Having a Personal Yoga Philosophy

Posted by on Aug 29, 2016 in Ashtanga Yoga, Yoga Philosophy, Yoga Teacher Training

personal yoga philosophy (1)

The philosophy of yoga gives meaning to the practice as it guides the seeker inwards towards the wisdom and peace inside. By studying the ancient texts of yoga philosophy we learn that the mind, body and spirit are all one, inseparable. We learn that there are many different tools like meditation, pranyama, asana practice and certain rules of living, Yamas and Niyamas, we can use when we explore our inner world. With a constant yoga practice we will connect to that inner world, our authentic voice and start to listen deeply.

One of the first steps to be able to authentically share the yoga practice with others is to have a personal yoga philosophy.  A personal statement with a description of who we are, what yoga means to us in our life, what motivates us and in what way we want to motivate and share yoga with others.

All our students write their own personal yoga philosophy as a requirement for the 200 hour yoga teacher training program. From the first day in the program they start to work on what will be their personal yoga philosophy. The written statement is a work in progress that will change as we change when we gain deeper insights in our yoga journey. Below is a purpose statement written by one of our recent students from one of our programs in Ostional, Nicaragua.
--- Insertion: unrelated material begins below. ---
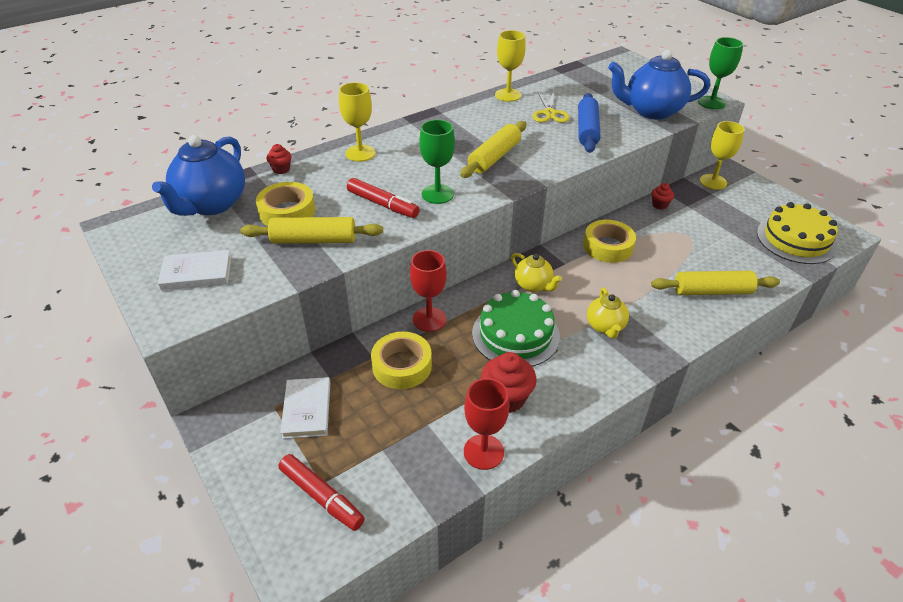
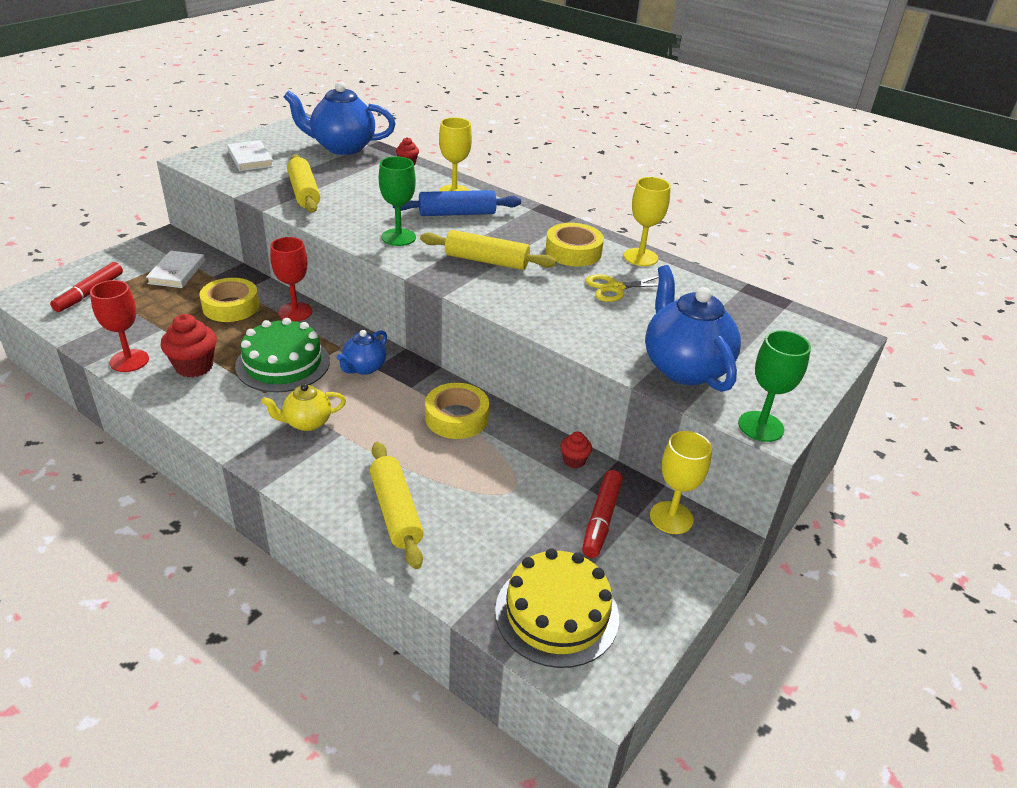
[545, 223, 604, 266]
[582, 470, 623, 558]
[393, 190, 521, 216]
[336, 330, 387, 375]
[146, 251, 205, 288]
“Yoga is many things to different people. Some people were born into a yogic lifestyle and grew up with the practice, while others only find it later on in life. Some do it for the pure physical benefits while others do it to find peace and balance in their lives. Through my years of practicing and discovering, one thing I have found is that, regardless of the initial intent, all paths will lead to all of the above benefits (and more).

I have never been a deeply religious person due to the way I was raised. I believe its because of this reason that I found my spiritual dedication to yoga; my new personal ‘church’. Typically beginners fear the unknown; the belief that the practice of yoga requires specific out-of-body powers, deep spirituality and an ability to contort ones body into strange shapes. The truth is an individual doesn’t need to belong to anything or believe in any certain thing. In fact you don’t need to believe in anything except for the powers you possess yourself. This is probably one of the biggest challenges people face today. The notion that they are not good enough, not flexible enough, not calm enough, not strong enough, the list goes on and on. The simple thing about yoga is to get on your mat. No matter when you start or where you are in your life, if you have a desire to change and the willingness to learn, there are so many people ready to teach and to learn from you.

An obstacle we face in this modern world is time. We all live extremely busy lives and being able to make it to ones mat while keeping ones gaze and focus inward each day is extremely challenging, but it is because of this challenge that allows our practice to grow. It’s the meditative flow of Ashtanga yoga that provides us the tools for keeping our gaze inward. Reflecting on something as simple as the breath, the mind transcends to higher states, where the mysteries of power and energy are contemplated.

The clarity and freedom I have personally found in yoga has indeed changed my world and the way I look at it. I have no desire to force it upon anybody but merely have the desire to share it with the hopes that they too will experience this bliss.”